To allow a user to carry out the step-up in licensing from Windows 10 Pro to Windows 10 Enterprise the following needs to be in place in Azure AD:
  • An applicable license plan in the Azure AD/Office 365 tenant
  • A license assigned to the applicable users for the step-up in licensing

Azure AD | Valid Subscription Present

A valid subscription will need to be procured and showing as present in the Azure AD/Office 365.  This typically shows under a Microsoft 365 E3 or Microsoft 365 E5 but can also show as a different license plan.

Azure AD | Applicable Users Licensed with Windows 10 Enterprise

The user account that will used to carry out the license step-up activation need to have a Windows 10 Enterprise license.

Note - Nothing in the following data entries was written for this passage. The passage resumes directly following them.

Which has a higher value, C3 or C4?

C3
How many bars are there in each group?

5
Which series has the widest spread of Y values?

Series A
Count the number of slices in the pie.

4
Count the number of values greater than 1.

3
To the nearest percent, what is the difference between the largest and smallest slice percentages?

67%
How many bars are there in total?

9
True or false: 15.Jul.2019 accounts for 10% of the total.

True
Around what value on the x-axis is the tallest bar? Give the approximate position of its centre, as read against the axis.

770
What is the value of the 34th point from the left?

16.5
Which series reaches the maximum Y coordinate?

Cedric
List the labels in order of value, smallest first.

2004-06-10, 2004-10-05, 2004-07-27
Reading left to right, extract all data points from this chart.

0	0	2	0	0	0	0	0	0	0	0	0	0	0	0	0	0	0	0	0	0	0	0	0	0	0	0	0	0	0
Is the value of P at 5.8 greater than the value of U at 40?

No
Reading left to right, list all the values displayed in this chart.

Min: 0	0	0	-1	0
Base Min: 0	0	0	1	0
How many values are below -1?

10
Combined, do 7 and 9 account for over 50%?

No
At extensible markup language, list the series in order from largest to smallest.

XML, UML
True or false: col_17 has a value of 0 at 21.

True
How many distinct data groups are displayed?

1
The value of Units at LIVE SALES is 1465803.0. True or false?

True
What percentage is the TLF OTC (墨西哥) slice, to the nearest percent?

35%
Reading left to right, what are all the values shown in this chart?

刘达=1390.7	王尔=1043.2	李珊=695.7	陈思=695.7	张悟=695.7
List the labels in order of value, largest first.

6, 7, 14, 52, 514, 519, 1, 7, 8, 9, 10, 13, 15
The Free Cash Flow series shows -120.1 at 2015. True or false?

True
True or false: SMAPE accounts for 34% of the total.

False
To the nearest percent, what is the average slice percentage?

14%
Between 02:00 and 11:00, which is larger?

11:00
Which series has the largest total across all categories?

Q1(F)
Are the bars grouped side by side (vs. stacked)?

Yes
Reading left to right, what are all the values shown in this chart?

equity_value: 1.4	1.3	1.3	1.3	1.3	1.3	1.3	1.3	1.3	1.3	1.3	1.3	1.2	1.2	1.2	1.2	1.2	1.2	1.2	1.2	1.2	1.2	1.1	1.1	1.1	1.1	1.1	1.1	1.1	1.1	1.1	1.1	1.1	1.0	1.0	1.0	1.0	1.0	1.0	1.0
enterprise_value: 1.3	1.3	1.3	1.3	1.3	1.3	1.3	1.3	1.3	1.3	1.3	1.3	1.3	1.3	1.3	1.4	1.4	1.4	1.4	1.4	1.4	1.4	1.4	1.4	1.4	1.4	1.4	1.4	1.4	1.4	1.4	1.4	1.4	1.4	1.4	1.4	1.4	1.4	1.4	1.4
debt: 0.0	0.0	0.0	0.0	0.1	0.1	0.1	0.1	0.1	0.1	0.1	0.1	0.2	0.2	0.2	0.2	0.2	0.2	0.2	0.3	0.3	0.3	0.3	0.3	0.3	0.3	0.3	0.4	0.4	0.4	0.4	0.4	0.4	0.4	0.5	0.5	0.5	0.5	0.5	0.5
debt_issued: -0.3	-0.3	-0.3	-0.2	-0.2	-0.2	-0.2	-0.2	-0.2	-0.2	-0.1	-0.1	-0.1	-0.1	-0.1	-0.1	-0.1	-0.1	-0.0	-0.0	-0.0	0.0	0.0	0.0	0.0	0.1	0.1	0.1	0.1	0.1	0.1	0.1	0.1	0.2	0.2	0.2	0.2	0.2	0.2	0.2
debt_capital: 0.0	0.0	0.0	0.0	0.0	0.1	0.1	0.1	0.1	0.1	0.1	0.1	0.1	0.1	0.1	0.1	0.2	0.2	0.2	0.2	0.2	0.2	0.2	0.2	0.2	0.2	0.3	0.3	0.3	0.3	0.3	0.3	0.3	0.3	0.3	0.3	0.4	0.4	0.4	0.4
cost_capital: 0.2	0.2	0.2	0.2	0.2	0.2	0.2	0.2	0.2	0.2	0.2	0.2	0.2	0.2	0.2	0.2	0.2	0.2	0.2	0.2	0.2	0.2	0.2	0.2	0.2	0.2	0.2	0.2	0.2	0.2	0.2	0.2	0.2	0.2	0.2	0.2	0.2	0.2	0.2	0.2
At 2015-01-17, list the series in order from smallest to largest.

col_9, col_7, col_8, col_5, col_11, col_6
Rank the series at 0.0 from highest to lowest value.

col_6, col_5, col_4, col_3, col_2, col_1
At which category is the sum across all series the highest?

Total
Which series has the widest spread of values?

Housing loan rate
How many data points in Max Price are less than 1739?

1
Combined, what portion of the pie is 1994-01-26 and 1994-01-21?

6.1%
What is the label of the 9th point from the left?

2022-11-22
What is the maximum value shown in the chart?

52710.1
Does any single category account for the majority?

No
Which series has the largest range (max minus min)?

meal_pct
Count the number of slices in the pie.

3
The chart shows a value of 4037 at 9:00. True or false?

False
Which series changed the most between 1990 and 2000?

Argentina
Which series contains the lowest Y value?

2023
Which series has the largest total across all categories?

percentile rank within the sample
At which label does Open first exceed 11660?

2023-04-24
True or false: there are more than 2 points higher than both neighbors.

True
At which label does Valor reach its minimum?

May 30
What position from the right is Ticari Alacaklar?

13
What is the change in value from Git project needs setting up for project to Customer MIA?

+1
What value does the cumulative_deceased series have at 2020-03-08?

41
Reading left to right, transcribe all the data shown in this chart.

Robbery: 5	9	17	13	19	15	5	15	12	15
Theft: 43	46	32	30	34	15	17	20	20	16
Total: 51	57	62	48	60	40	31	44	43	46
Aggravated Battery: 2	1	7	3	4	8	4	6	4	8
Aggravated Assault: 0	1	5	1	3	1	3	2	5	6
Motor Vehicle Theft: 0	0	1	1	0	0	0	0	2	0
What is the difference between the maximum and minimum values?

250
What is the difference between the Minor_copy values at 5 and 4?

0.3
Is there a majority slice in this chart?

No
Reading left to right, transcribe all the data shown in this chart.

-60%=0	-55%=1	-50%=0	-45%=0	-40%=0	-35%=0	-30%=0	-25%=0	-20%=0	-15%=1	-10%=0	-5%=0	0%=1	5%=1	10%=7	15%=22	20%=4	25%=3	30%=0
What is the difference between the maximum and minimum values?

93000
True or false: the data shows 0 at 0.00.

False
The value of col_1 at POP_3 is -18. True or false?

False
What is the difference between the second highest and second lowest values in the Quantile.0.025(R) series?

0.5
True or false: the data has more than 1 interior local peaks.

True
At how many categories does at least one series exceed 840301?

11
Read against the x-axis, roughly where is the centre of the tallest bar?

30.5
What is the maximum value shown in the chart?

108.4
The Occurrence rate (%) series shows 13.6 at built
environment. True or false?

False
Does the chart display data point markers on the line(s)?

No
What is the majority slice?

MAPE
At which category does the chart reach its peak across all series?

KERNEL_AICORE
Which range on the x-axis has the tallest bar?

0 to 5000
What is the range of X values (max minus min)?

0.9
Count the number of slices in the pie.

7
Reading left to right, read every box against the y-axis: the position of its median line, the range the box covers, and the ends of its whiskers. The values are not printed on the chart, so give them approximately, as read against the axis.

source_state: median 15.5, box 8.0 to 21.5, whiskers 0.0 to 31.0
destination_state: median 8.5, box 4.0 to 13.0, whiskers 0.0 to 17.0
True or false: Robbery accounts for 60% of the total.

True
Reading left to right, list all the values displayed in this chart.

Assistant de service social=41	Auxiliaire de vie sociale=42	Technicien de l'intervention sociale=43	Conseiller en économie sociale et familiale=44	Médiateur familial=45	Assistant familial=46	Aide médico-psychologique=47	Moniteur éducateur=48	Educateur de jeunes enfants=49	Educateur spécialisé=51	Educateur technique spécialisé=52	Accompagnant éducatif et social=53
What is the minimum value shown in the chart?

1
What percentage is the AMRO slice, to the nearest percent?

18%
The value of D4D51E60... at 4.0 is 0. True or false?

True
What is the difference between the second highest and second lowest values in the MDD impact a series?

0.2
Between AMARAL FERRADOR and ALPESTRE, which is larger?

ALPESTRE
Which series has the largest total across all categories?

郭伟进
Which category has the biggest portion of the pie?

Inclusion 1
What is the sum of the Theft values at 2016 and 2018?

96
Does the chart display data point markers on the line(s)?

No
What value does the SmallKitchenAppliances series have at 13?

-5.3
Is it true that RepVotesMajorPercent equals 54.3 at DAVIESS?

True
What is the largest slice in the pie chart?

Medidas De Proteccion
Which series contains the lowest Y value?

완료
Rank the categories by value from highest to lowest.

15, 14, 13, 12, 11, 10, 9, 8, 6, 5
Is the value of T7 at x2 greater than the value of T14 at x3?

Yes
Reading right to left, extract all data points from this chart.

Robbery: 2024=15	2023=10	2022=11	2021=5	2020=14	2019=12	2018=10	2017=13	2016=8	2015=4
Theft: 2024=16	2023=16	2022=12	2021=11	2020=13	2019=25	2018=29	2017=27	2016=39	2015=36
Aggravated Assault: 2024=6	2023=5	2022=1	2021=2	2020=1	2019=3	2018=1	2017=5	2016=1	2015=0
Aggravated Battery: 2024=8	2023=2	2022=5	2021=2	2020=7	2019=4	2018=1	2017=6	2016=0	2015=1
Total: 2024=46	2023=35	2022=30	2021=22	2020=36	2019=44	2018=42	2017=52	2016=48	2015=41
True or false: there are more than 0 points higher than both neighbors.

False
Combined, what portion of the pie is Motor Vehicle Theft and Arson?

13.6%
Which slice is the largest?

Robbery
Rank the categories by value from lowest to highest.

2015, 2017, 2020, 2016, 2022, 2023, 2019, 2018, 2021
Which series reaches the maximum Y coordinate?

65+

An example from the Azure AD portal is below:

Enable Licence Subscription

The enabling licence subscription tasks can be found under scheduled tasks:







Windows 10 Subscription Activation

With the previously outlined prerequisites in place, after a user has logged into the Windows 10 Pro workstation, you should find the license has been updated to Windows 10 Enterprise.
  • Note, in some places the license will still appears as Windows 10 Pro.
  • Note, that the partial product key should show with the value 3V66T.
  • Note, a user can license up to 5 devices with their user account. The activation is like a queue, the 1st activated device will drop off the list when a 6th one is activated etc.
  • At the present time, there’s no documented way to verify which and how many devices have been licensed by user account in Azure AD.
  • Upon revoking the license from the user in Azure AD/Office 365, the license will downgrade back to Windows 10 Pro.